Preaching in the Patristic Era
Title | Preaching in the Patristic Era PDF eBook |
Author | |
Publisher | BRILL |
Pages | 553 |
Release | 2018-05-29 |
Genre | History |
ISBN | 9004363564 |
Preaching in the Patristic Era. Sermons, Preachers, Audiences in the Latin West offers a state of the art of the study of the sermons of Latin Patristic authors. Parts I and II of the volume cover general topics, from the transmission of early Christian Latin sermons to iconography, from rhetoric to reflections on the impact of Latin preaching. Part III offers fourteen chapters devoted to Latin preachers such as Augustine, Gregory the Great, Maximus of Turin, and to collections of sermons, such as Arian sermons, preaching in 4th-century Spain, or sermons translated from Greek.
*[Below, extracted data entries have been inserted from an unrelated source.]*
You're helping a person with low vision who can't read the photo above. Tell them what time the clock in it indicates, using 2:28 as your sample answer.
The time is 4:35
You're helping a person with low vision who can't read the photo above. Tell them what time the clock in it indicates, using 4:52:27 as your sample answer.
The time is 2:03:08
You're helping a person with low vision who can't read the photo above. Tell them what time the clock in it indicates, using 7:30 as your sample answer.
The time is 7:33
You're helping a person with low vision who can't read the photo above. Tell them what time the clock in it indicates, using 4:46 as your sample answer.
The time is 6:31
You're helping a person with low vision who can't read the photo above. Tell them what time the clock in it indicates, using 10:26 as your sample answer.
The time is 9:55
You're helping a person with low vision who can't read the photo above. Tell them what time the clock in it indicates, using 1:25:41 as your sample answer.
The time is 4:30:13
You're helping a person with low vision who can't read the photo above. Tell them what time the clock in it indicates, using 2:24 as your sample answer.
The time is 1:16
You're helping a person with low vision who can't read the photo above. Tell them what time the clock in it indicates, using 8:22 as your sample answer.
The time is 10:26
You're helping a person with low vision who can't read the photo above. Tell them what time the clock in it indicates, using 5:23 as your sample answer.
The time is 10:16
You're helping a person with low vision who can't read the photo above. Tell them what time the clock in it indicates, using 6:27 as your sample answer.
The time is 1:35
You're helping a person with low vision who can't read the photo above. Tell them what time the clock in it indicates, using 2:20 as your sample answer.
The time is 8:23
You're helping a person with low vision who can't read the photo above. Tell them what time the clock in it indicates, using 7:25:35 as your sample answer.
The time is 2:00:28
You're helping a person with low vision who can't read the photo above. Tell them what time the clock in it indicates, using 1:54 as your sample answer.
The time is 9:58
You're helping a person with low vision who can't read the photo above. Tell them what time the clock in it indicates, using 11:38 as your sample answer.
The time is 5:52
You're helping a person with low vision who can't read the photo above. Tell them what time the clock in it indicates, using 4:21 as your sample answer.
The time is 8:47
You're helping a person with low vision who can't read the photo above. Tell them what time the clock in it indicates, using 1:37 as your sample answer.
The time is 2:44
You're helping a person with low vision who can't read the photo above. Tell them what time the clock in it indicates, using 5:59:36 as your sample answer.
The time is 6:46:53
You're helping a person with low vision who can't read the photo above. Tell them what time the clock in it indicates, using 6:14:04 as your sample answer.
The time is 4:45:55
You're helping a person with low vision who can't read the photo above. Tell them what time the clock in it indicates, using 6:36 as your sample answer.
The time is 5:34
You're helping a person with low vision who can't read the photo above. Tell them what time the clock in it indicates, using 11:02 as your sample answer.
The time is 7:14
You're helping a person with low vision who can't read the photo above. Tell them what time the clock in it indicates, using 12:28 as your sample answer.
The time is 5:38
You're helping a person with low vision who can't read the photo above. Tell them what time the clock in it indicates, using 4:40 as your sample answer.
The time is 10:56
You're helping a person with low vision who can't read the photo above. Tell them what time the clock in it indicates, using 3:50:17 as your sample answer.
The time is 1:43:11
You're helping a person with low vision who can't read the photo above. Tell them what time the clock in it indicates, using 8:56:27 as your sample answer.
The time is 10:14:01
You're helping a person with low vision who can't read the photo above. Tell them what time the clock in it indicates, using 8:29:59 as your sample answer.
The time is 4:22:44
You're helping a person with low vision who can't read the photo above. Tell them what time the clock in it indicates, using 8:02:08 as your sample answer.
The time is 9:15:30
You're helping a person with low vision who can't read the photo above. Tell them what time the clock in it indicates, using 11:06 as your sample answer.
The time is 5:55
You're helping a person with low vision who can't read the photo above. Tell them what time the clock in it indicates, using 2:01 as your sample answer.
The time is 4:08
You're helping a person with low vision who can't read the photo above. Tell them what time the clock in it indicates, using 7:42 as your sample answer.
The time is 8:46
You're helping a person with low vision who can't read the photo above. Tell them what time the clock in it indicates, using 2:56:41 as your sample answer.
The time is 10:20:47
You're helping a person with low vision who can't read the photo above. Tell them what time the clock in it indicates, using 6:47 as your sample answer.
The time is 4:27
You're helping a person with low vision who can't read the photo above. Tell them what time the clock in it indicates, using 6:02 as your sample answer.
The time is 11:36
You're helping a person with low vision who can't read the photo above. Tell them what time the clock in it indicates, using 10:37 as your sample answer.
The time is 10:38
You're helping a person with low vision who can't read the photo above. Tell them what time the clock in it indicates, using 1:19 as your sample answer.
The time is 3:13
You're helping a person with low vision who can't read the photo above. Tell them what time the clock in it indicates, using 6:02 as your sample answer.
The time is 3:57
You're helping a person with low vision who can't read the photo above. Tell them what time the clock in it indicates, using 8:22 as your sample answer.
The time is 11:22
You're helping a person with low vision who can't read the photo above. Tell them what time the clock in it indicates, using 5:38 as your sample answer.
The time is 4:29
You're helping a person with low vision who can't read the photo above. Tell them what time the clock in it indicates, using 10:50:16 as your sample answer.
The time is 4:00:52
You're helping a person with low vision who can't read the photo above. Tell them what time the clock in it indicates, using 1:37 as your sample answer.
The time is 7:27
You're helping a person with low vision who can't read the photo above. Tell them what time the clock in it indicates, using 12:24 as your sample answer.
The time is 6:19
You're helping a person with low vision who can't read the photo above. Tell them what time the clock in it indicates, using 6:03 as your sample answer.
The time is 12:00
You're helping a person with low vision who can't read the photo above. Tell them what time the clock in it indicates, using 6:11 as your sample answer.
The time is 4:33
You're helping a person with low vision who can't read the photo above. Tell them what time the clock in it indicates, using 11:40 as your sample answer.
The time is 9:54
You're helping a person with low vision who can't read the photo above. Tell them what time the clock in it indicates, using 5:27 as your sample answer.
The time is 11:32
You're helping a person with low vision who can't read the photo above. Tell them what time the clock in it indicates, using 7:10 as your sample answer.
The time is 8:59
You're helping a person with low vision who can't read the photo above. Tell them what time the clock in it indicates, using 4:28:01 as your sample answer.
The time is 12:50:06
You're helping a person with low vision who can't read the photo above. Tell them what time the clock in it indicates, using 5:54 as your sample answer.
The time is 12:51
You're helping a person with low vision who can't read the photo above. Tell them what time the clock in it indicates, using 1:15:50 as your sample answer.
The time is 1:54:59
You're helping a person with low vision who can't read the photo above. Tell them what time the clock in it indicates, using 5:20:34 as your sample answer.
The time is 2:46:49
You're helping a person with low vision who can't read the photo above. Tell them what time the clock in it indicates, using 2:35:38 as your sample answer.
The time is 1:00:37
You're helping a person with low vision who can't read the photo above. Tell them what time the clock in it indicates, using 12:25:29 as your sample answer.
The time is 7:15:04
By outlining the relevant sources, methodologies, and issues, this volume provides a comprehensive introduction to the field of Latin patristic preaching. Contributors are Pauline Allen, Lisa Bailey, Andrea Bizzozzero, Shari Boodts, Andrew Cain, Nicolas De Maeyer, François Dolbeau, Jutta Dresken-Weiland, Geoffrey Dunn, Anthony Dupont, Camille Gerzaguet, Bruno Judic, Rémi Gounelle, Johan Leemans, Wendy Mayer, Robert McEachnie, Bronwen Neil, Gert Partoens, Adam Ployd, Eric Rebillard, Maureen Tilley, Sever Voicu, Clemens Weidmann and Liuwe Westra.
Life
Title | Life PDF eBook |
Author | Catherine Michael Chin |
Publisher | Univ of California Press |
Pages | 257 |
Release | 2024-03-26 |
Genre | History |
ISBN | 0520400682 |
"Life immerses the reader in the cosmic sea of alivenesses that made up the late ancient Mediterranean world. It weaves together the philosophical, religious, sensory, and scientific worlds of the later Roman Empire to tell the story of how human lives were lived under different natural laws than those we now know. Loosely structured around events in the biography of one early Christian writer and traveller, Life gives us a vivid and intimate glimpse of how ancient lifetimes unfolded under the sway of cosmic and spiritual forces that the modern world has forgotten"--
Jewish-Christian Dialogues on Scripture in Late Antiquity
Title | Jewish-Christian Dialogues on Scripture in Late Antiquity PDF eBook |
Author | Michal Bar-Asher Siegal |
Publisher | Cambridge University Press |
Pages | 239 |
Release | 2019-05-16 |
Genre | Bibles |
ISBN | 1107195365 |
Marshalling previously untapped Christian materials, Bar-Asher Siegal offers radically new insights into Talmudic stories about Scriptural debates with Christian heretics.